PRESS RELEASE FOR IMMEDIATE RELEASE
Contact: Lori Sitler/Janice Fitzsimons
Phone: (302) 577-8314
Pager: (302) 247-1132
Date: June 15, 2005
CAPIAS ROUNDUP PROJECT ANNOUNCED
Wanted persons will have 30 days to resolve court issues before their names appear on website
(Dover, DE): At a press conference earlier today, Attorney General M. Jane Brady, Chair of the Warrant/Capias Committee of the Criminal Justice Council, accompanied by other members of the Committee, unveiled an initiative to further public safety and assure compliance with court orders through the resolution of outstanding writs of capias. The Capias Roundup Project, which is a joint effort between the Delaware Courts, the Department of Correction, Delaware Justice Information System (DELJIS), law enforcement and the Delaware Attorney General's Office, will encourage wanted persons to resolve delinquent, pending matters with Delaware's criminal justice system. A capias is a warrant issued by a court when someone fails to comply with an order of the court to appear when they are scheduled or to pay a financial obligation by a certain date. The entries include outstanding traffic summonses
Attorney General Brady described the two primary phases of the Project at today's press conference. First, the purpose of today's announcement is to give notice to wanted persons that the website will be activated in one month, on July 15, 2005. During this month, anyone who believes they may have an open issue with the courts, can resolve the matter and avoid the public display of their name, the nature of the offense, and other information that will assist members of the public in alerting police where a scofflaw or criminal can be found. An informational telephone number has been set up to field inquiries from citizens. The toll free number will allow individuals to determine if they have any outstanding matters and to find out where they need to go, and how they can resolve them. The toll free number, in Delaware, is 1-866-751-5327.

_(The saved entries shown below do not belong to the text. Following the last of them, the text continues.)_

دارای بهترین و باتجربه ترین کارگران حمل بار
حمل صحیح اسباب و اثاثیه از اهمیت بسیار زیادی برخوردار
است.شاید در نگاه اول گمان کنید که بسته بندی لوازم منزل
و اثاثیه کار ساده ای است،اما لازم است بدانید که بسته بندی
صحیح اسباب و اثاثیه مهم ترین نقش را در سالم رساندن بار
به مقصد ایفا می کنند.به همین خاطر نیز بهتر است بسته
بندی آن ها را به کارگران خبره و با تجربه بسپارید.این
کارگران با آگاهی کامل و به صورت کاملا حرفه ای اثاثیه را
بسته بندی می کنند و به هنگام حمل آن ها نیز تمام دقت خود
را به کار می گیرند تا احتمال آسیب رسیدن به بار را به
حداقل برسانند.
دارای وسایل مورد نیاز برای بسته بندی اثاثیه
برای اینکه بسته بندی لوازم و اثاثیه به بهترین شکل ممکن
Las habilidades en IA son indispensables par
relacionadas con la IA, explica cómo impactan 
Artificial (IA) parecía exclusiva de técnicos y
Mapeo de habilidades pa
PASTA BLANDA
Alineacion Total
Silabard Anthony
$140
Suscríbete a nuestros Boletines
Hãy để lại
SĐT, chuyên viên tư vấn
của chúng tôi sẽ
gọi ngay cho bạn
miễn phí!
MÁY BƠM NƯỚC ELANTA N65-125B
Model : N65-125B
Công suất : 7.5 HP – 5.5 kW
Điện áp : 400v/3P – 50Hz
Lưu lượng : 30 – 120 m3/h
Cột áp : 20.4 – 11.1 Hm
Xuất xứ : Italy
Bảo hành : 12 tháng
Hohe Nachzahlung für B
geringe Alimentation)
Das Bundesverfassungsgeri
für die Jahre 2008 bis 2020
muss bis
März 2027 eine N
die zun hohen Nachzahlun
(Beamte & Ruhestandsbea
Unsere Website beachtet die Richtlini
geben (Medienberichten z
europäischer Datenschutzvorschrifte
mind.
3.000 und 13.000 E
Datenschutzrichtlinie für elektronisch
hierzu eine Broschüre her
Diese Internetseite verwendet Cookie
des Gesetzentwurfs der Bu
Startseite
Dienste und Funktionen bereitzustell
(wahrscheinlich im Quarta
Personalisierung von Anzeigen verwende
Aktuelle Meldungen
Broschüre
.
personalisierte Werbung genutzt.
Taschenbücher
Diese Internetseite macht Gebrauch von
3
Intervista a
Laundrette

On July 15, 2005, information about those persons who still have an outstanding capias will be published on a state website. The website will be a searchable database and will include the full name, race, sex, year and month of birth, court, warrant number, and case number for those persons with outstanding capiases. The website address will be announced just prior to its July 15th launch.
Attorney General Brady said, "For victims of crime, justice delayed is often justice denied. The State has the burden of proof, and the more time that passes before a defendant is brought to trial, the more difficult the burden. This initiative is intended to bring criminals to justice, and to foster better respect for the orders of a court to appear for proceedings and to pay restitution and other financial obligations owed."
Brady, who formed the Warrant/Capias Committee and has chaired the Committee since its inception in December, 2002, added that the Capias Roundup Project is the latest in a series of efforts to develop interagency procedures to reduce and prevent the reoccurrence of the backlog of outstanding warrants and capiases. The Committee has initiated several innovative approaches to remedy outstanding warrants and capiases including the refining of extradition procedures, routine matching of the names of welfare recipients against those of violators of probation and fleeing felons, a successful sting operation that captured a number of fleeing felons, cross checking of wanted persons with the incarcerated population, and streamlining of court procedures to expedite processing of wanted persons.
Brady commended the Courts, law enforcement agencies, correctional officials and DELJIS for undertaking the changes in their procedures to assure the success of the Capias Roundup Project. She noted that approximately 70,000 adults are wanted by the criminal justice system for failure to appear for proceedings or failure to pay financial obligations. By reducing that number, and seeking the public's assistance in locating those who are wanted by the courts, Brady expects that the police will be able to more effectively utilize the list to target offenders who disregard their obligations.
Brady did have a word of caution for anyone with an outstanding capias, however. "During this initiative, no one is excused from their outstanding obligations, and if you are stopped for a traffic offense, and are wanted, the police will still take you into custody and take you to court, at which time you may have to post bail or be incarcerated. I encourage everyone to take these outstanding matters seriously." Brady also noted that no outstanding warrants for arrest will be published. "We do not want to alert anyone that the police are looking for them and perhaps adversely affect an investigation. The matters which will appear on the website are matters for which the individual has already received a ticket or been arrested, and has failed to appear in court when scheduled or to pay their restitution or fines on time."